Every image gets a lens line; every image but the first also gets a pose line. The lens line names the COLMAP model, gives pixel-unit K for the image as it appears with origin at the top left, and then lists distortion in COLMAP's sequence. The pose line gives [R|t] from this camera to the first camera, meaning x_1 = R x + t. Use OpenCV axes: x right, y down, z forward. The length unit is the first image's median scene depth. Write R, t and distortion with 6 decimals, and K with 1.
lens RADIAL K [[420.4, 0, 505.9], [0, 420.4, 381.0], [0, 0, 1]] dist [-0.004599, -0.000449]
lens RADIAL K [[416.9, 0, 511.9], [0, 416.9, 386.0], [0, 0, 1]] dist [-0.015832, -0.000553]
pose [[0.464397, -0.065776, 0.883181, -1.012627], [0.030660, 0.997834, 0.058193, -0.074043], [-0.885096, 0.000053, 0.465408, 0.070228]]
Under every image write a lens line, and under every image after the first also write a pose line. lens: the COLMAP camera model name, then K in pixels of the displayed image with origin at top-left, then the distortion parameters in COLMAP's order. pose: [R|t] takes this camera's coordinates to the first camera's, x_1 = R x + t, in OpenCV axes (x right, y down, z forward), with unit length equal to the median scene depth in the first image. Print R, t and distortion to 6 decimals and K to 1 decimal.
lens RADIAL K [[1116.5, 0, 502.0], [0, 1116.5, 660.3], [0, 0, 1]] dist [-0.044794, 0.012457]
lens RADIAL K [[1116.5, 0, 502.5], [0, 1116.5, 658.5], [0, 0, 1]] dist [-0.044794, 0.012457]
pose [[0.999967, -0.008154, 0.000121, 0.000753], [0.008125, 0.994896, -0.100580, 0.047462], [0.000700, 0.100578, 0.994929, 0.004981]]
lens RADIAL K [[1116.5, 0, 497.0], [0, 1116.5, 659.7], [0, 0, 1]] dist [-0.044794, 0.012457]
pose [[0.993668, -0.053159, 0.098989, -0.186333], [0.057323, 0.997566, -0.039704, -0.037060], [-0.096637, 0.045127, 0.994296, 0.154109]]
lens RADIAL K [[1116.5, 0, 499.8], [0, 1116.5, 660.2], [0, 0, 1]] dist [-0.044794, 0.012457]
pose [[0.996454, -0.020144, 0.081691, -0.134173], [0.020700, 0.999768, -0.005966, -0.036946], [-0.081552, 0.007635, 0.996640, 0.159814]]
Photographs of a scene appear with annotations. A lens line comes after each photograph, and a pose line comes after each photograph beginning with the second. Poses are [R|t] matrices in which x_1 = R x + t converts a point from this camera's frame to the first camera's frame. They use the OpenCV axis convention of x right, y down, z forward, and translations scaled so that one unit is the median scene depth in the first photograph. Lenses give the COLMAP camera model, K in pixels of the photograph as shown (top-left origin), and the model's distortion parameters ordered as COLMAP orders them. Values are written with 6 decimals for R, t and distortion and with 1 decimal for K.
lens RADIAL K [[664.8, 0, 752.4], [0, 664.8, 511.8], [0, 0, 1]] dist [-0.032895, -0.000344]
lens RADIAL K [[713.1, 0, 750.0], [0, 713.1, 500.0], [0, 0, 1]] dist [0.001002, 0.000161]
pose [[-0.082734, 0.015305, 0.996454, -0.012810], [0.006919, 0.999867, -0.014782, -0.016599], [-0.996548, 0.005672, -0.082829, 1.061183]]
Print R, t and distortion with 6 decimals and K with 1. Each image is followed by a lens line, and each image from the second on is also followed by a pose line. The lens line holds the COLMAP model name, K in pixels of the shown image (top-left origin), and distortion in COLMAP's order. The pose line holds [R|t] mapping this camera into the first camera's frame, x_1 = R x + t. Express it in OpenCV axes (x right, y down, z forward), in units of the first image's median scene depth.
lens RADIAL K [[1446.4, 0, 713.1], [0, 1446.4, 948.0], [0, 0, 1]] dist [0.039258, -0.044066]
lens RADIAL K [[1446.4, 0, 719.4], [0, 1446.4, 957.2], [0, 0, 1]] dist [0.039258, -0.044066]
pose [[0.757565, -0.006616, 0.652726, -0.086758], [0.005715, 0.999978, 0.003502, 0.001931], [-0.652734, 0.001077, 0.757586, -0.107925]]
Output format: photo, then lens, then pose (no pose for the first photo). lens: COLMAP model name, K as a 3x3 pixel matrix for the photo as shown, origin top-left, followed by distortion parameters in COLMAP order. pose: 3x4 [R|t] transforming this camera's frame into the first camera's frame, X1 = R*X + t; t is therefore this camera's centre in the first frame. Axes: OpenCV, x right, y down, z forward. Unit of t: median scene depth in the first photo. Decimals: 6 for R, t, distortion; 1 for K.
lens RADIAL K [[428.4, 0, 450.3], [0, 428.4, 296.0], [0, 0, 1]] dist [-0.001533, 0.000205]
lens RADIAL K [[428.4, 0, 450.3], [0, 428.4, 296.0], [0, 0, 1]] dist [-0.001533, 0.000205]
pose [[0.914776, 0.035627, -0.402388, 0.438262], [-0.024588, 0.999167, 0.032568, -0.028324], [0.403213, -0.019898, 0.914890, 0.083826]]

= = = =

INSTRUCCIONES DE LA TAREA: ¿Puedes reproducir sin ningún cambio las líneas de los registros que van desde la que contiene "Photographs of a" hasta la que contiene "0.005672, -0.082829, 1.061183]]", ambas incluidas?

SOLUCIÓN ESCRITA:
Photographs of a scene appear with annotations. A lens line comes after each photograph, and a pose line comes after each photograph beginning with the second. Poses are [R|t] matrices in which x_1 = R x + t converts a point from this camera's frame to the first camera's frame. They use the OpenCV axis convention of x right, y down, z forward, and translations scaled so that one unit is the median scene depth in the first photograph. Lenses give the COLMAP camera model, K in pixels of the photograph as shown (top-left origin), and the model's distortion parameters ordered as COLMAP orders them. Values are written with 6 decimals for R, t and distortion and with 1 decimal for K.
lens RADIAL K [[664.8, 0, 752.4], [0, 664.8, 511.8], [0, 0, 1]] dist [-0.032895, -0.000344]
lens RADIAL K [[713.1, 0, 750.0], [0, 713.1, 500.0], [0, 0, 1]] dist [0.001002, 0.000161]
pose [[-0.082734, 0.015305, 0.996454, -0.012810], [0.006919, 0.999867, -0.014782, -0.016599], [-0.996548, 0.005672, -0.082829, 1.061183]]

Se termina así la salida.